**原文**.
—————

最後の戦闘場面は、サード138という縮潰星からさらに数ヶ月かかる惑星での基地建設中に起こります。縮潰星(コラプサー)ジャンプというブラックホールを利用した宇宙航行技術で数値的に意味不明なほど遠くの星へ行き、そこでトーランの襲撃を警戒しながら基地をこそこそ建てる作戦ですが、やはりここでも怖いのは宇宙船からの爆撃であり、トーランの顔など見えません。主人公はパワードスーツを着込んで基地建設と上空警戒の指揮を執ってます。書類上の従軍期間がとんでもない長さなので、戦争初期から生き残ってるだけでも昇進してしまいました。戦場で活躍してる場面は全然無いのだけど同期はとっくに戦死か寿命で誰も残っていません。そして周囲の新兵達は全員が同性愛者です。冷凍睡眠で眠っている間に人間の社会は激変しており、出生は管理され異性愛は不安定な要素として排斥されています。20世紀生まれのノーマルでヘテロな主人公は大変に悩みます。自分の学んできた社会での男性の立ち振舞作法が一切通用しません。変わらないのはトーランだけだよ。奴等はこの時代でも相変わらず恒星間長距離ミサイルを撃ち込んで来ます。

—————

**元データ**.
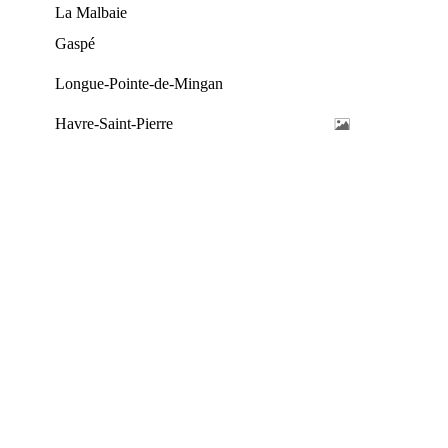
La Malbaie
Gaspé
Longue-Pointe-de-Mingan
Havre-Saint-Pierre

—————

**練習問題**.
1 - 原文の「最後の戦闘場面は」で始まる段落を、主な事実を残して箇条書きにまとめてください。
2 - 原文の「最後の戦闘場面は、サード13」から「ミサイルを撃ち込んで来ます。」まで(両端を含む)を、「トーラン」を「異星人」に呼び替えて書き出してください。

**課題別の解答**.
1 -
- 最後の戦闘場面は、縮潰星サード138からさらに数ヶ月かかる惑星での基地建設中に起こる。
- ブラックホールを利用した航行技術である縮潰星ジャンプで遠方の星へ行き、トーランの襲撃を警戒しながら基地を建てる作戦である。
- この作戦でも怖いのは宇宙船からの爆撃で、トーランの顔は見えない。
- 主人公はパワードスーツを着て、基地建設と上空警戒を指揮している。
- 書類上の従軍期間が非常に長いため、生き残っているだけで昇進した。
- 同期は戦死か寿命で誰も残っていない。
- 冷凍睡眠中に人間の社会が激変し、出生は管理され、異性愛は排斥されている。
- 周囲の新兵は全員が同性愛者である。
- 20世紀生まれで異性愛者の主人公は、自分の学んだ男性の振る舞いが通用せず大変に悩む。
- トーランだけは変わらず、恒星間長距離ミサイルを撃ち込んでくる。

2 -
最後の戦闘場面は、サード138という縮潰星からさらに数ヶ月かかる惑星での基地建設中に起こります。縮潰星(コラプサー)ジャンプというブラックホールを利用した宇宙航行技術で数値的に意味不明なほど遠くの星へ行き、そこで異星人の襲撃を警戒しながら基地をこそこそ建てる作戦ですが、やはりここでも怖いのは宇宙船からの爆撃であり、異星人の顔など見えません。主人公はパワードスーツを着込んで基地建設と上空警戒の指揮を執ってます。書類上の従軍期間がとんでもない長さなので、戦争初期から生き残ってるだけでも昇進してしまいました。戦場で活躍してる場面は全然無いのだけど同期はとっくに戦死か寿命で誰も残っていません。そして周囲の新兵達は全員が同性愛者です。冷凍睡眠で眠っている間に人間の社会は激変しており、出生は管理され異性愛は不安定な要素として排斥されています。20世紀生まれのノーマルでヘテロな主人公は大変に悩みます。自分の学んできた社会での男性の立ち振舞作法が一切通用しません。変わらないのは異星人だけだよ。奴等はこの時代でも相変わらず恒星間長距離ミサイルを撃ち込んで来ます。